▸ **Document passage**:
This is because in such engines, the frequency of starting up the
internal combustion engine with the motor is high, and a large
amount of current (power) is consumed by the motor.
[0011] Thus, a first object is to achieve downsizing and weight
reduction of the rocker arm, and a second object is to reduce the
startup load by preventing the cylinder from being sealed at the
startup of the internal combustion engine.
Solution to Problem
[0012] In order to attain the first object (downsizing and weight
reduction of the rocker arm), a variable valve mechanism of an
internal combustion engine according to the present invention is
configured as below. That is, a variable valve mechanism of an
internal combustion engine includes: a rocker arm that is driven by
a cam so as to swing to drive a valve; a switching pin that is
attached to the rocker arm so as to be shifted between a first
position and a second position; a shift device that shifts the
switching pin from the first position to the second position; and a
return spring that returns the switching pin from the second
position to the first position. In the variable valve mechanism, a
drive state of the valve is switched by shifting the switching pin,
the rocker arm is formed to have such a dimension that one end of
the switching pin is exposed while projecting outward from the
rocker arm, and the return spring is externally fitted to the one
end of the switching pin so as to be exposed outside the rocker
arm.

▸ **Activity**:
Reproduce the valve mechanism passage between "This is because" and "internal combustion engine.", inclusive. Work only from the valve mechanism passage.

▸ **Data section**:
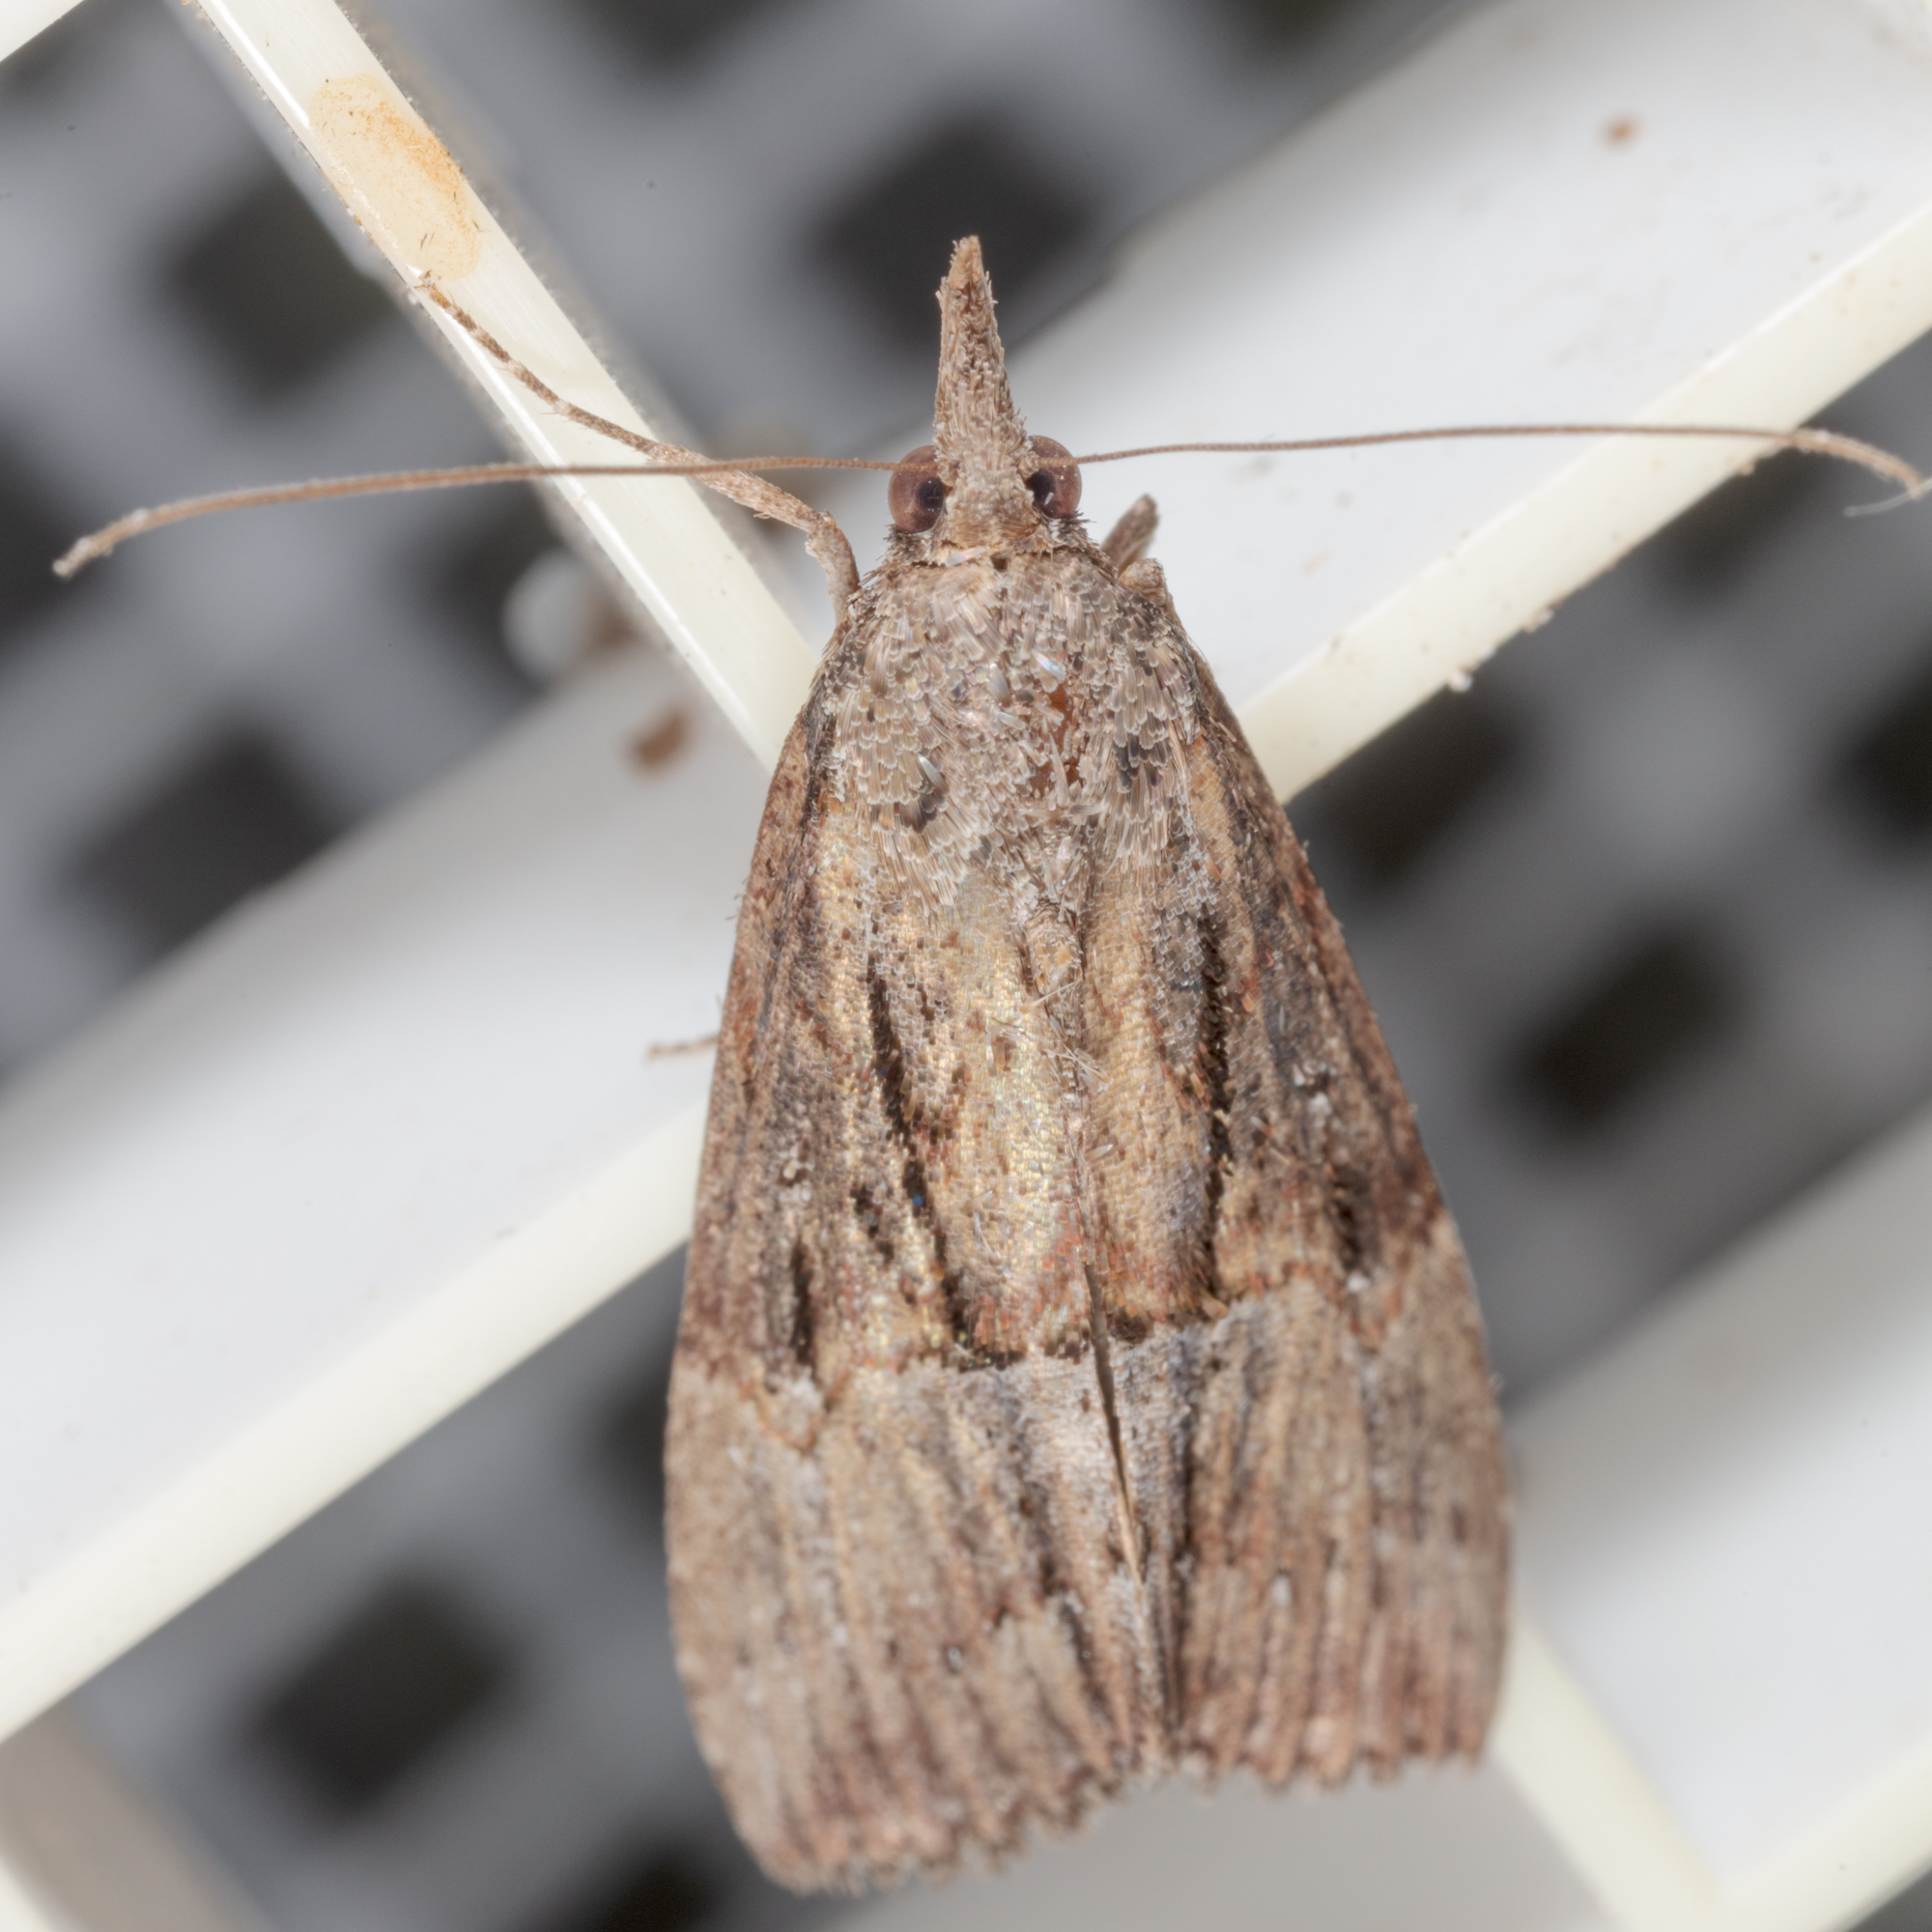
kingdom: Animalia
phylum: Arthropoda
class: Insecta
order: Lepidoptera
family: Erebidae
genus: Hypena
---
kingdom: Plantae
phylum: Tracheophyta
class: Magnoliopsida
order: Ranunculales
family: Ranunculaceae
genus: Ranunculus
---
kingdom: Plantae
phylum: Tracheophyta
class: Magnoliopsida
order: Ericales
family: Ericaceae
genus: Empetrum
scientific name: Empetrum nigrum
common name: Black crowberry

▸ **Result below**:
This is because in such engines, the frequency of starting up the
internal combustion engine with the motor is high, and a large
amount of current (power) is consumed by the motor.
[0011] Thus, a first object is to achieve downsizing and weight
reduction of the rocker arm, and a second object is to reduce the
startup load by preventing the cylinder from being sealed at the
startup of the internal combustion engine.